Problem details: Nothing but a number should be given: how many lines in the entries below include the string "shoulder".

Task input:
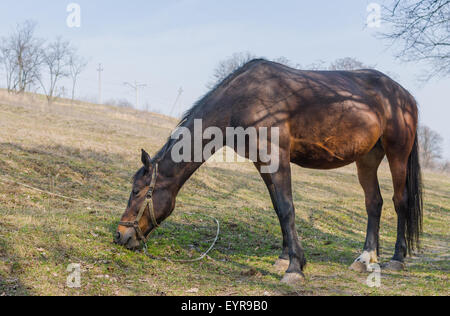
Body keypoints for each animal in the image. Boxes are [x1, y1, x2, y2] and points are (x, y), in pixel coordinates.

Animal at [113, 58, 422, 284]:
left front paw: (295, 268)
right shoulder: (263, 164)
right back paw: (366, 258)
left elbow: (287, 208)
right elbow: (278, 208)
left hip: (397, 154)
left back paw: (396, 259)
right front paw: (285, 258)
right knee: (374, 203)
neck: (245, 99)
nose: (120, 235)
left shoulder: (277, 158)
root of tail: (405, 96)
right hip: (367, 158)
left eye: (137, 191)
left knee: (399, 201)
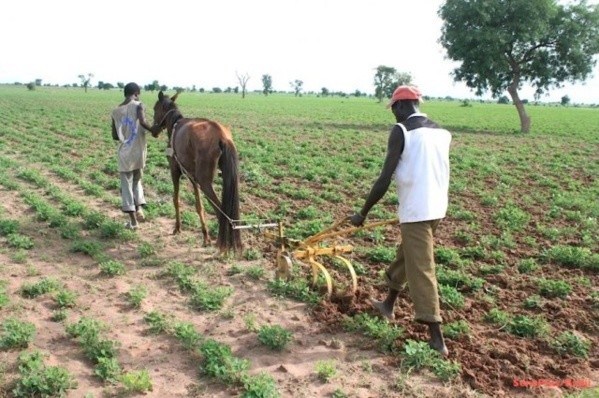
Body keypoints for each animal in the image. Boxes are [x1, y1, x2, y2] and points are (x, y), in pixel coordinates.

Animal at [151, 90, 243, 253]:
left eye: (155, 109)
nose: (153, 131)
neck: (175, 125)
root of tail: (221, 135)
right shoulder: (193, 177)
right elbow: (199, 206)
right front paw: (205, 236)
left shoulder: (175, 170)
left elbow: (176, 199)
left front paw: (177, 228)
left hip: (205, 182)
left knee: (221, 211)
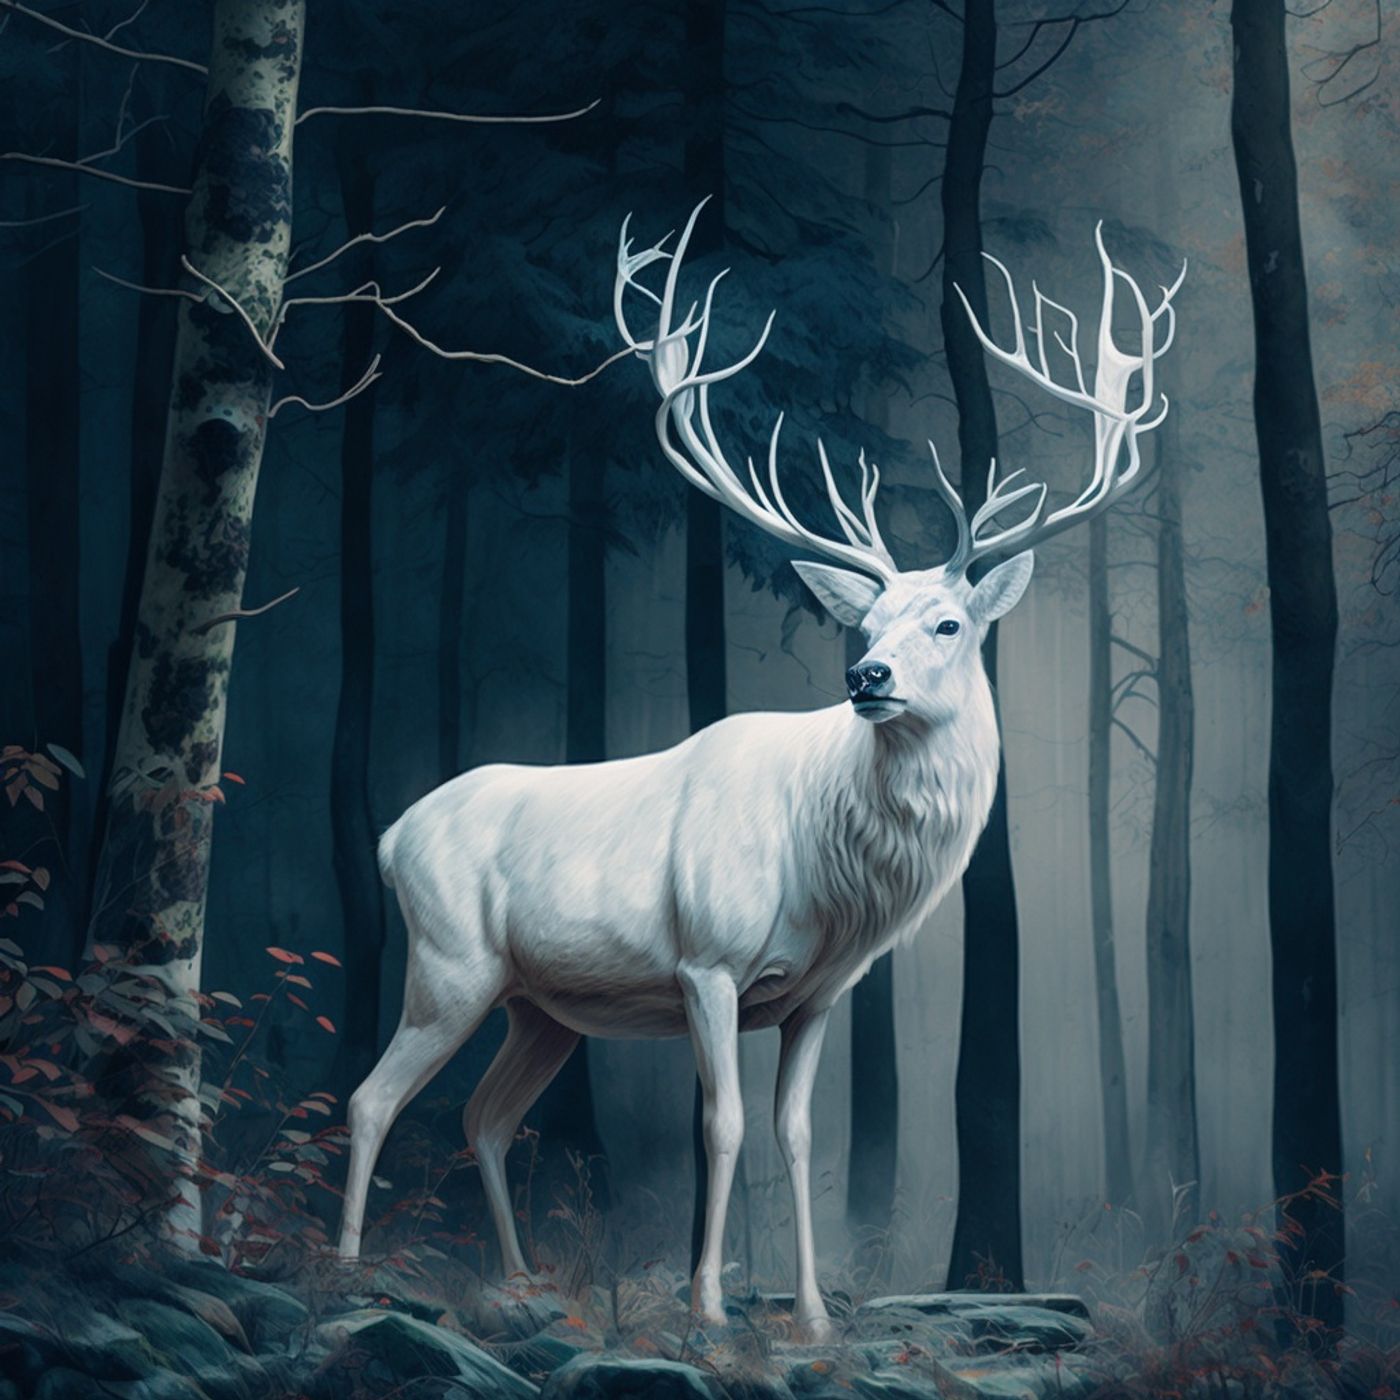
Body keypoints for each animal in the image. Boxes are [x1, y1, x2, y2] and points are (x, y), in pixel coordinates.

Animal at [336, 201, 1183, 1341]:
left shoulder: (819, 994)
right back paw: (338, 1267)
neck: (834, 875)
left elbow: (794, 1135)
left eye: (948, 622)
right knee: (374, 1096)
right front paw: (709, 1307)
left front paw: (814, 1314)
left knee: (484, 1114)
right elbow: (722, 1125)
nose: (866, 674)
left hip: (539, 1002)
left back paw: (517, 1280)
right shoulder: (706, 959)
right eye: (865, 621)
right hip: (448, 961)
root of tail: (390, 833)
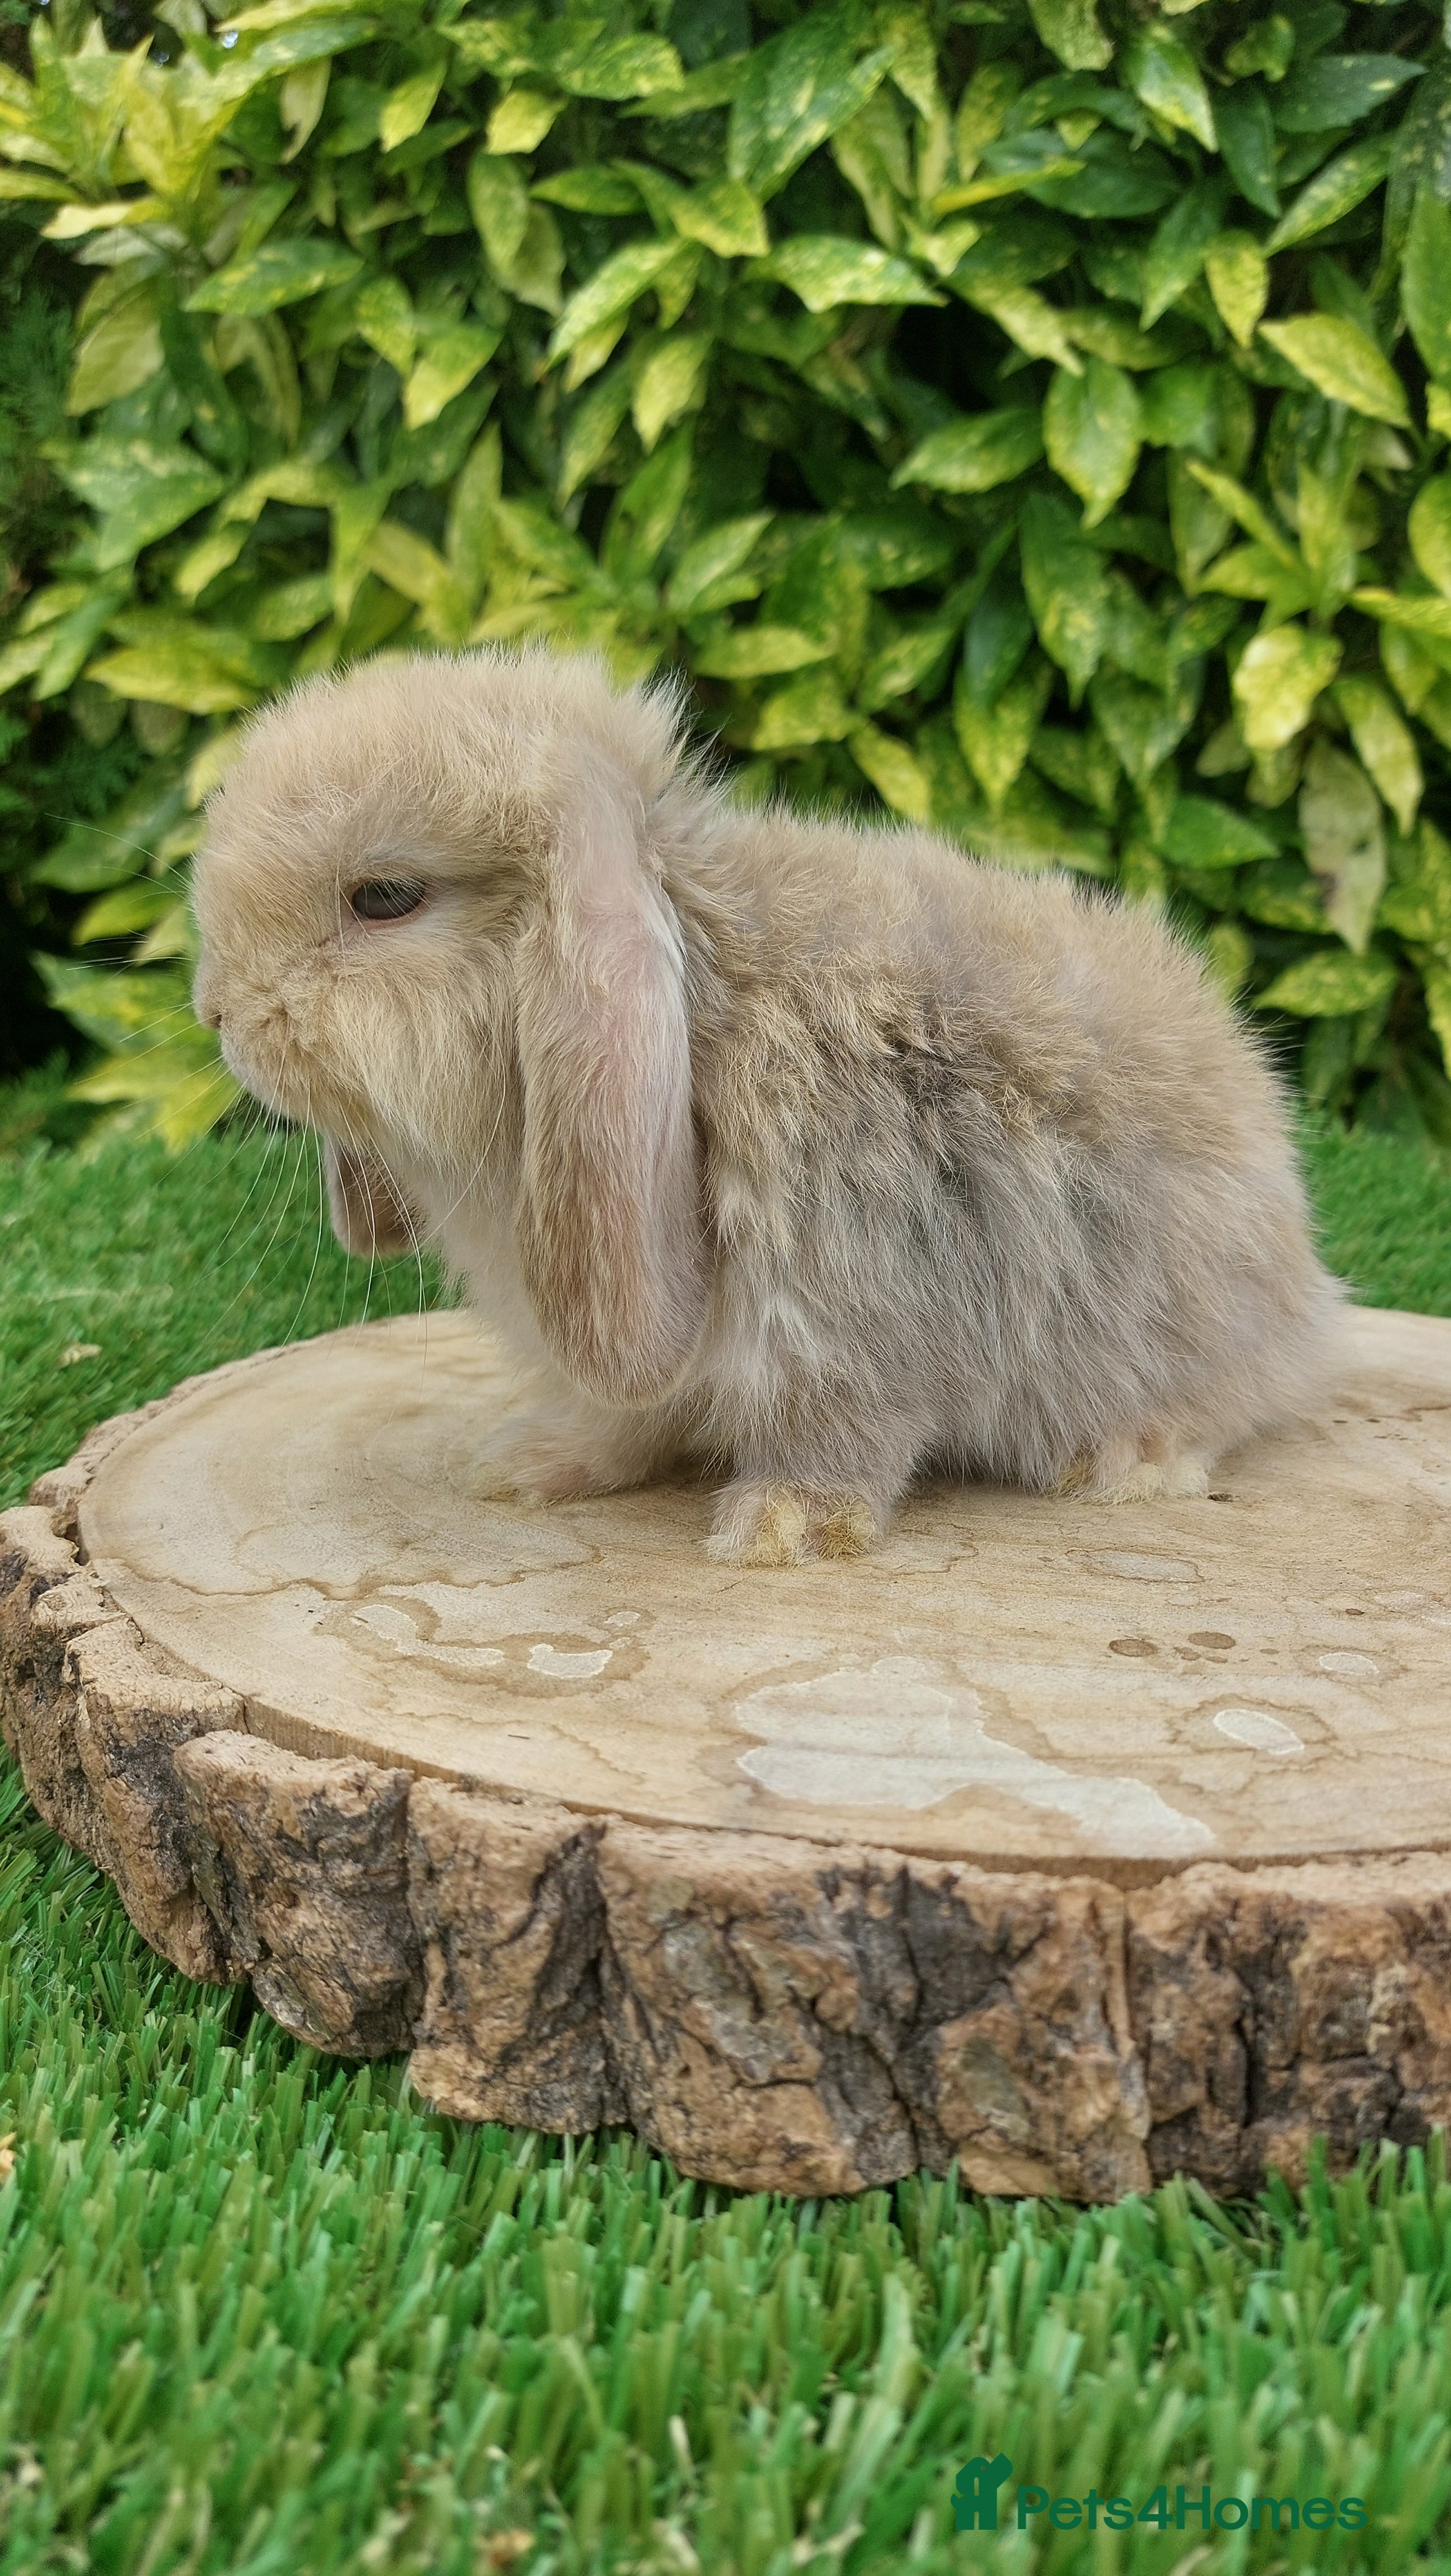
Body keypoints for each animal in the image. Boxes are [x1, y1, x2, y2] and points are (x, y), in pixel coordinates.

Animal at [192, 644, 1341, 1567]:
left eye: (384, 897)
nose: (217, 1013)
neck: (703, 1010)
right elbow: (624, 1418)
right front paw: (529, 1462)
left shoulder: (848, 1314)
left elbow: (844, 1434)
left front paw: (778, 1528)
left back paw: (1124, 1456)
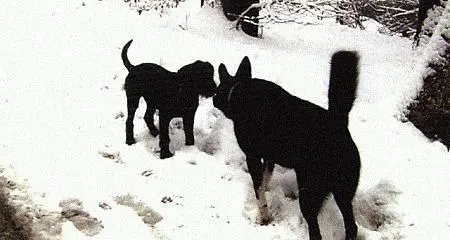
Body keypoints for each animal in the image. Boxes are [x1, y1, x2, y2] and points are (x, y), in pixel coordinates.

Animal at [214, 52, 362, 240]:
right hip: (343, 192)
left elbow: (259, 191)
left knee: (316, 230)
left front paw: (264, 216)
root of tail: (339, 125)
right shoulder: (269, 157)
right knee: (351, 226)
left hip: (309, 193)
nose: (213, 98)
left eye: (217, 90)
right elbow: (265, 179)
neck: (238, 88)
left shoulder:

Response to the exercise: 9